(Supplied text)

How grocery shipping amid coronavirus was snarled by America’s high-tech delivery networks, weak national response
After two weeks of warnings, why is there still no rubbing alcohol at our local ShopRite? Why is the Acme in the next neighborhood so low on chicken, and Giant’s paper-goods aisle so barren?
After two weeks of warnings, why is there still no rubbing alcohol at our local ShopRite? Why is the Acme in the next neighborhood so low on chicken, and Giant’s paper-goods aisle so barren?
America’s digitally controlled distribution system has unexpectedly made it harder to quickly switch deliveries from shuttered restaurants and retail stores to grocery stores so people can buy what they want there.
So says Jeffrey Tucker, head of Tucker Co. Worldwide Inc., a Haddonfield-based logistics firm whose staff of a few dozen matches producers, consumers and cargoes.
“Feeling comfortable going to the store and getting things we need is two to three months away, at best,” he warns.
Coronavirus closures have been a disaster for restaurants and specialty retailers — and a boon for truckers and grocery store chains. “For the past two weeks, all of a sudden, demand is really high for trucking,” says Tucker. "A lot of that is because of panic buying. The freight transportation system is working overtime, trying to replenish groceries.

(End Supplied text)

◆ Problem A ◆
According to the grocery shipping article, how far away is feeling comfortable going to the store to get needed things?
◆ Problem B ◆
Extend the article on grocery shipping during the coronavirus, picking up right after its final sentence.

(Data under study)

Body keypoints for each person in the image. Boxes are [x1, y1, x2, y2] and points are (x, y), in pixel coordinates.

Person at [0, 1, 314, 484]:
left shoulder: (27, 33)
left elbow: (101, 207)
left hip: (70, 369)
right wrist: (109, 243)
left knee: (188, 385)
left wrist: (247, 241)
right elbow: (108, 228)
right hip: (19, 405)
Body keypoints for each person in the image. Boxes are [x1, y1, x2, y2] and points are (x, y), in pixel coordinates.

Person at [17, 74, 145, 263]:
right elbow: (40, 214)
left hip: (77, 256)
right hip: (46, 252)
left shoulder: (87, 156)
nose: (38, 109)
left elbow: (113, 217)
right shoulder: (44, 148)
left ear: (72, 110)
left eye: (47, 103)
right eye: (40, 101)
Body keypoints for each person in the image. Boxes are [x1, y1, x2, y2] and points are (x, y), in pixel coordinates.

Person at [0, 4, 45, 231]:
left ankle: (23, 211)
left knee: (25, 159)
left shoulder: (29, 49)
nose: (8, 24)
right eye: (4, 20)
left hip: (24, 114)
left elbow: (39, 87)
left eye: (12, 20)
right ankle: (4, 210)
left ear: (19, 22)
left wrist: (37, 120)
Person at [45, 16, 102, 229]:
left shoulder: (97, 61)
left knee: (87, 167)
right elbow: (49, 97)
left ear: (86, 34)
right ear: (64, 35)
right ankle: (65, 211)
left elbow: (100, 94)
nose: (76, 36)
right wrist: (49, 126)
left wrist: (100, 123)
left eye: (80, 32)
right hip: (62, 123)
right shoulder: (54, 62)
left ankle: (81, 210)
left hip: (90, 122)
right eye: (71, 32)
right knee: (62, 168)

(End Data under study)

◆ Written reply A ◆
Two to three months away, at best.

◆ Written reply B ◆
“We as a country are probably going to be eating the same amount of food, but we are not going to be buying that food generally from restaurants. Grocery stores are going to have a significant increase.”
There’s so much demand for grocery labor that United Food and Commercial Workers Local 1776KS, which represents 35,000 grocery, drugstore, food processing and health-care workers, last weekend negotiated temporary wage premiums averaging 10 percent to 20 percent. These are for jobs with former starting wages around $12 an hour and average pay of $20 an hour, local president Wendell Young told me.
The union, which includes workers at Acme, ShopRite, Giant Eagle, Fresh Grower, Rite Aid and other chains, also won emergency sick-leave and leave-work protections and workplace sanitation designed to keep customers and staff farther apart. Wegmans, Amazon and other nonunion food suppliers have also rushed to boost wages temporarily to get the workers they need for the rush.
That helps keep market doors open, but it doesn’t get chicken into stores faster. On Tuesday, Perdue Farms CEO Randy Day told CNBC viewers he’s had to retool his plants to repackage chicken into Styrofoam and plastic supermarket trays instead of the corrugated boxes used for restaurant supply. Perdue estimated that it would take “two to three weeks” until he could meet grocers’ demand.
Tucker said that’s due to the shipping revolution of the last few years: No longer are there giant piles of food products that could be wrapped for stores or restaurants as needed. Instead, the industry has been pre-packaging at the factory: “We had just enough inventory, in just about everything, to handle the next few days. It was a beautiful way for the country to stay lean and weather economic storms so we no longer find ourselves in a recession with inventory no one’s buying.”
And yet that strength has now become a weakness. Paper and corrugated-cardboard companies “are going crazy right now, building corrugated like there’s no tomorrow. Everyone is changing the packaging” to mail-order boxes and grocery-style wrappings.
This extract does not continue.